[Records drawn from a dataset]
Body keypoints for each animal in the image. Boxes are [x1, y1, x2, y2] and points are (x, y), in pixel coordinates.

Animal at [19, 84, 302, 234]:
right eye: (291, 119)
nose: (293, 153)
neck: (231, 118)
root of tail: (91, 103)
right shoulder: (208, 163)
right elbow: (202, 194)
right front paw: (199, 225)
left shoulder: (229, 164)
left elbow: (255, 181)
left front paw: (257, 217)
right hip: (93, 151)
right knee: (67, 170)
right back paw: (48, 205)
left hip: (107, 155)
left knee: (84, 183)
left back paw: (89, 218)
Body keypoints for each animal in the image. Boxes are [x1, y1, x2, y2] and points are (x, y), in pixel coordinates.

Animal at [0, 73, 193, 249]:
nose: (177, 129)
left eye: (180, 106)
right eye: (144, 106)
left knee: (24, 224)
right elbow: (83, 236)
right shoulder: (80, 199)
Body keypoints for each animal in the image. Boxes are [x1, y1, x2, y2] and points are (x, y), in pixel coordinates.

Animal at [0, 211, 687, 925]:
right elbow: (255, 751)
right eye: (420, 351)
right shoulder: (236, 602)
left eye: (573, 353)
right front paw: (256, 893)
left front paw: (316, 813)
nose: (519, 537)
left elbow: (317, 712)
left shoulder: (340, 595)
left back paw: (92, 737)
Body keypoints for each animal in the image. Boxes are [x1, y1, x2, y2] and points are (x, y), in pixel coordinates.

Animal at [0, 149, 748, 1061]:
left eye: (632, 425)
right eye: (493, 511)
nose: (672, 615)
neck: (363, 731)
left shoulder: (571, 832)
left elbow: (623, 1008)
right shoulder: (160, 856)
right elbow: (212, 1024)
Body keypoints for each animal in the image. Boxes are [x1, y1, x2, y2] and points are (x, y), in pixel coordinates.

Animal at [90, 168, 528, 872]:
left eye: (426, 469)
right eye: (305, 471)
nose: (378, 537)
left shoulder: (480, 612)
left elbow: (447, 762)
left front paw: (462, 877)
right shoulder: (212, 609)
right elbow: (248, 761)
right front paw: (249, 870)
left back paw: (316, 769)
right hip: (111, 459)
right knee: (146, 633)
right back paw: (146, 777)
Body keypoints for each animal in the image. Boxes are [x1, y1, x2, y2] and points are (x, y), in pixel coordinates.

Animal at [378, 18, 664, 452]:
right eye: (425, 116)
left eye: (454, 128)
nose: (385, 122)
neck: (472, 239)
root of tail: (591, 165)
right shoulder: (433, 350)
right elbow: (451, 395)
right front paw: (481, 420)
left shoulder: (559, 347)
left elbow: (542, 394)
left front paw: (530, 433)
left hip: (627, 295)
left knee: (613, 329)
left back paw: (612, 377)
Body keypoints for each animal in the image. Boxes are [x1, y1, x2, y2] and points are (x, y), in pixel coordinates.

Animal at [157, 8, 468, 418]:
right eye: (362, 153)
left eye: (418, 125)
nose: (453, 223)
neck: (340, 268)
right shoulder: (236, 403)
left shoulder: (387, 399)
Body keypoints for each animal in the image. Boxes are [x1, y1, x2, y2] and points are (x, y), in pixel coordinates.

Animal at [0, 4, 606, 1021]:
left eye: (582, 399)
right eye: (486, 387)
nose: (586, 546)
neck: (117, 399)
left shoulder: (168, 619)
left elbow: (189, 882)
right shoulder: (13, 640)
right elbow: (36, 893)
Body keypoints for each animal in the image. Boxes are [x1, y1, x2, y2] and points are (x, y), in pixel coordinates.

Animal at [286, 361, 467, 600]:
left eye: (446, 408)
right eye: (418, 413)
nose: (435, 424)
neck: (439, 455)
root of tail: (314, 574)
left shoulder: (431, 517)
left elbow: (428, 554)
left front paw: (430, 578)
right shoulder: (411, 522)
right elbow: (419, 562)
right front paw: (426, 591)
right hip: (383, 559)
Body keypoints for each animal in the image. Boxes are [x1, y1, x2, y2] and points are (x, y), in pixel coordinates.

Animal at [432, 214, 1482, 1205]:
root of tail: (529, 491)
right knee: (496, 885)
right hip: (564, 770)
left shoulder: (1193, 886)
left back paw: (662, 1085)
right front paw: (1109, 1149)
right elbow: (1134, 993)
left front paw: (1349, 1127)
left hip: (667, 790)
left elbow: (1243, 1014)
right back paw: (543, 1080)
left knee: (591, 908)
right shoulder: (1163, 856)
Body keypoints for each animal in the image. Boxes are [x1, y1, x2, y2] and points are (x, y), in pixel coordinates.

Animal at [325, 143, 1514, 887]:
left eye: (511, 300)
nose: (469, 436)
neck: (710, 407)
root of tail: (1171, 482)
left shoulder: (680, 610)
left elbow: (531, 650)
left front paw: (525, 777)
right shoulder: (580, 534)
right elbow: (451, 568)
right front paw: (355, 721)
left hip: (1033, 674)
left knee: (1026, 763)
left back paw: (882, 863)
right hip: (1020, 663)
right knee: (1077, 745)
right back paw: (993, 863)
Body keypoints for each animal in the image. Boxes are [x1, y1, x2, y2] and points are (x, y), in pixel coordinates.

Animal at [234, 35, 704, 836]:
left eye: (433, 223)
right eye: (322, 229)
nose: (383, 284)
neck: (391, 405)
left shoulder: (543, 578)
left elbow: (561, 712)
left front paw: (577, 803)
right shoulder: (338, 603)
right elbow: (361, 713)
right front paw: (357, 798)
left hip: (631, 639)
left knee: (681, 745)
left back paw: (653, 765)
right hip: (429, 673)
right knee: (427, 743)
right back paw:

◆ BRIEF ◆
Say every entry again, exactly as it reads.

◆ EXPECTED ANSWER ◆
Body keypoints for each animal in the image. Boxes are [x1, y1, x2, y2] and points are (x, y), in pixel coordinates.

Animal at [19, 84, 302, 234]:
right eye: (291, 119)
nose: (293, 153)
neck: (231, 118)
root of tail: (91, 103)
right shoulder: (208, 163)
right elbow: (202, 194)
right front paw: (199, 225)
left shoulder: (229, 164)
left elbow: (255, 181)
left front paw: (257, 217)
right hip: (93, 151)
right knee: (67, 170)
right back paw: (48, 205)
left hip: (107, 155)
left knee: (84, 183)
left back paw: (89, 218)
Body keypoints for each animal in the image. Boxes are [x1, y1, x2, y2] and points are (x, y), in pixel coordinates.

Animal at [0, 73, 193, 249]:
nose: (177, 129)
left eye: (180, 106)
right eye: (144, 106)
left knee: (24, 224)
right elbow: (83, 236)
right shoulder: (80, 199)
Body keypoints for each animal in the image. Boxes are [x1, y1, x2, y2] and points are (x, y), in pixel coordinates.

Animal at [0, 211, 687, 925]:
right elbow: (255, 751)
right eye: (420, 351)
right shoulder: (236, 602)
left eye: (573, 353)
right front paw: (256, 893)
left front paw: (316, 813)
nose: (519, 537)
left elbow: (317, 712)
left shoulder: (340, 595)
left back paw: (92, 737)
Body keypoints for each animal in the image. Boxes are [x1, y1, x2, y2] and points are (x, y), in pixel coordinates.

Animal at [0, 149, 748, 1061]:
left eye: (632, 425)
right eye: (493, 511)
nose: (672, 615)
neck: (363, 731)
left shoulder: (571, 832)
left elbow: (623, 1008)
right shoulder: (160, 856)
right elbow: (212, 1024)
Body keypoints for each animal in the image. Boxes are [x1, y1, x2, y2] and points are (x, y), in pixel coordinates.

Animal at [90, 168, 528, 872]:
left eye: (426, 469)
right eye: (305, 471)
nose: (378, 537)
left shoulder: (480, 612)
left elbow: (447, 762)
left front paw: (462, 877)
right shoulder: (212, 609)
right elbow: (248, 761)
right front paw: (249, 870)
left back paw: (316, 769)
right hip: (111, 459)
right knee: (146, 633)
right back paw: (146, 777)
Body keypoints for each animal in the image. Boxes are [x1, y1, x2, y2] and points are (x, y), in pixel coordinates.

Animal at [378, 18, 664, 452]:
right eye: (425, 116)
left eye: (454, 128)
nose: (385, 122)
neck: (472, 239)
root of tail: (591, 165)
right shoulder: (433, 350)
right elbow: (451, 395)
right front paw: (481, 420)
left shoulder: (559, 347)
left elbow: (542, 394)
left front paw: (530, 433)
left hip: (627, 295)
left knee: (613, 329)
left back paw: (612, 377)
Body keypoints for each animal in the image. Boxes are [x1, y1, x2, y2] and points are (x, y), in pixel coordinates.

Animal at [157, 8, 468, 418]:
right eye: (362, 153)
left eye: (418, 125)
nose: (453, 223)
neck: (340, 268)
right shoulder: (236, 403)
left shoulder: (387, 399)
Body keypoints for each animal in the image. Boxes are [x1, y1, x2, y2] and points are (x, y), in pixel coordinates.

Animal at [0, 4, 606, 1021]:
left eye: (582, 399)
right eye: (486, 387)
nose: (586, 546)
neck: (117, 399)
left shoulder: (168, 619)
left elbow: (189, 882)
right shoulder: (13, 640)
right elbow: (36, 893)
Body keypoints for each animal in the image. Boxes are [x1, y1, x2, y2] and points are (x, y), in pixel coordinates.

Animal at [286, 361, 467, 600]:
left eye: (446, 408)
right eye: (418, 413)
nose: (435, 424)
neck: (439, 455)
root of tail: (314, 574)
left shoulder: (431, 517)
left elbow: (428, 554)
left front paw: (430, 578)
right shoulder: (411, 522)
right elbow: (419, 562)
right front paw: (426, 591)
right hip: (383, 559)
Body keypoints for each animal in the image. Boxes are [x1, y1, x2, y2] and points are (x, y), in pixel coordinates.

Animal at [432, 214, 1482, 1205]:
root of tail: (529, 491)
right knee: (496, 885)
right hip: (564, 770)
left shoulder: (1193, 886)
left back paw: (662, 1085)
right front paw: (1109, 1149)
right elbow: (1134, 993)
left front paw: (1349, 1127)
left hip: (667, 790)
left elbow: (1243, 1014)
right back paw: (543, 1080)
left knee: (591, 908)
right shoulder: (1163, 856)
Body keypoints for each animal in the image. Boxes are [x1, y1, x2, y2] and points are (x, y), in pixel coordinates.

Animal at [325, 143, 1514, 887]:
left eye: (511, 300)
nose: (469, 436)
neck: (710, 407)
root of tail: (1171, 482)
left shoulder: (680, 610)
left elbow: (531, 650)
left front paw: (525, 777)
right shoulder: (580, 534)
right elbow: (451, 568)
right front paw: (355, 721)
left hip: (1033, 674)
left knee: (1026, 763)
left back paw: (882, 863)
right hip: (1020, 663)
right knee: (1077, 745)
right back paw: (993, 863)
Body keypoints for each animal in the image. Boxes are [x1, y1, x2, y2] and points are (x, y), in pixel coordinates.

Animal at [234, 35, 704, 836]:
left eye: (433, 223)
right eye: (322, 229)
nose: (383, 284)
neck: (391, 405)
left shoulder: (543, 578)
left elbow: (561, 712)
left front paw: (577, 803)
right shoulder: (338, 603)
right elbow: (361, 713)
right front paw: (357, 798)
left hip: (631, 639)
left knee: (681, 745)
left back paw: (653, 765)
right hip: (429, 673)
right knee: (427, 743)
right back paw:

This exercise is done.